Harlow nodded, overwhelmed with everything she’d learned since she opened her eyes, not ten minutes earlier.

“How long was I unconscious?”

“Two weeks. Your body had quite a lot of healing to do.” The woman replied with a small smile.

“I’d like to see my daughter? She’s human again, isn’t she?” The idea that the small girl might not be able to shift back occurred rather suddenly to Harlow, but the doctor quickly put her mind at rest.

“She’s perfect. And yes, she’s in human form. But before we bring her up here, someone else wants to see you.” The woman pursed her lips, glancing at the door, before letting her eyes return to her patient.

“Who?” Harlow whispered, unable to find her voice.

“Our Alpha.
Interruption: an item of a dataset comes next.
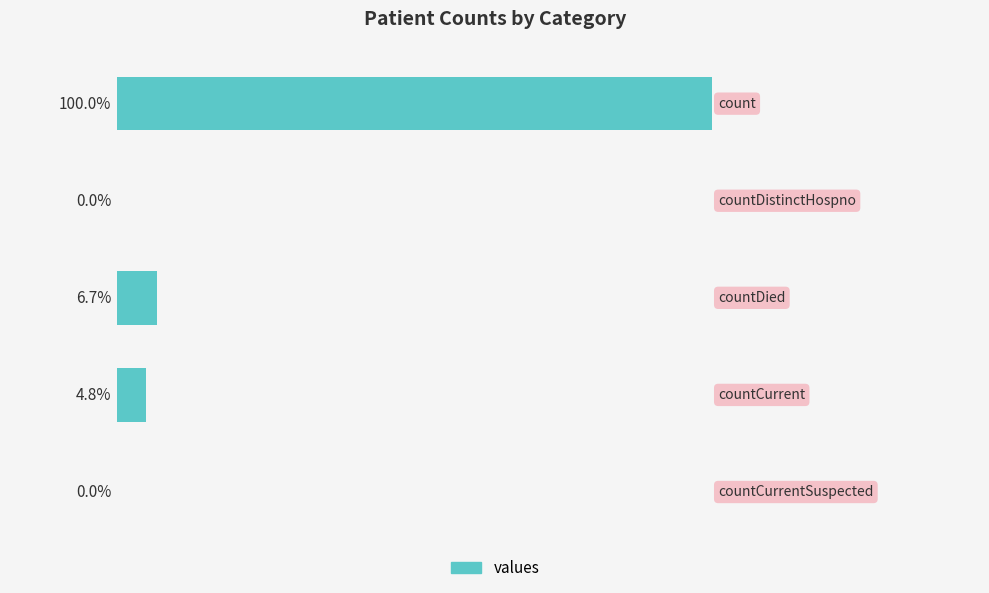

What is the average value?

4692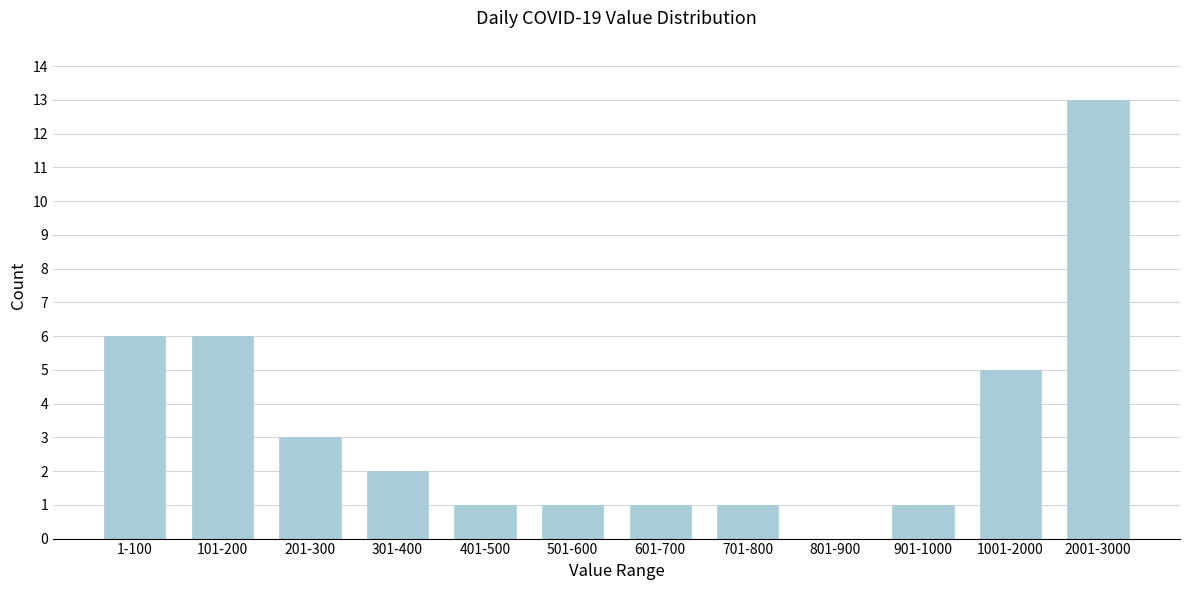

Reading left to right, list all the values displayed in this chart.

1-100=6	101-200=6	201-300=3	301-400=2	401-500=1	501-600=1	601-700=1	701-800=1	801-900=0	901-1000=1	1001-2000=5	2001-3000=13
Cian Malek.” Harlow felt a shiver pass through her body at the mention of his name. She didn’t speak, instead she only nodded, watching as the other woman rose and hurried from the room.

Of course the Alpha would want to meet her, Harlow told herself. He probably thought she had more information about what had happened back at the supposed celebration, and he hoped she could explain it. Maybe he was even a member of that werewolf council she’d heard so much about.

There was a knock on the door, and she managed to call out to whoever it was to enter.

The man who entered the room was tall and handsome. He had rather short golden blond hair and bright blue eyes and Harlow had no doubt, from the moment that he entered the room, that he was the Alpha that the doctor had just mentioned. He commanded the space around him, simply by existing. Harlow knew that beneath the simple white button up shirt he wore, with the sleeves pushed up almost to his elbows, that he was muscular and fit, like almost all men of his station. Yet even from her place, tucked into the bed, she was almost certain that he was large, even for an Alpha werewolf.

She finished taking him in and raised her eyes, meeting his steady intense gaze. The heat that she saw there took her breath away. This man clearly felt passionately about something, and for a moment as she stared back into his eyes she almost thought that he looked nervous. Then he dropped her gaze and ran a hand roughly through his hair.

“I thought-” he began, but stopped, continuing to stare at her before he began again. “When I first saw you I was fairly certain that you were my mate. And now, looking into your eyes I know.” He closed his eyes for a long moment and Harlow expected him to say anything other than the words that left his lips. “Now I know that you are my Luna. Thanks to Goddess that I have finally found you, my beautiful, strong, mate.”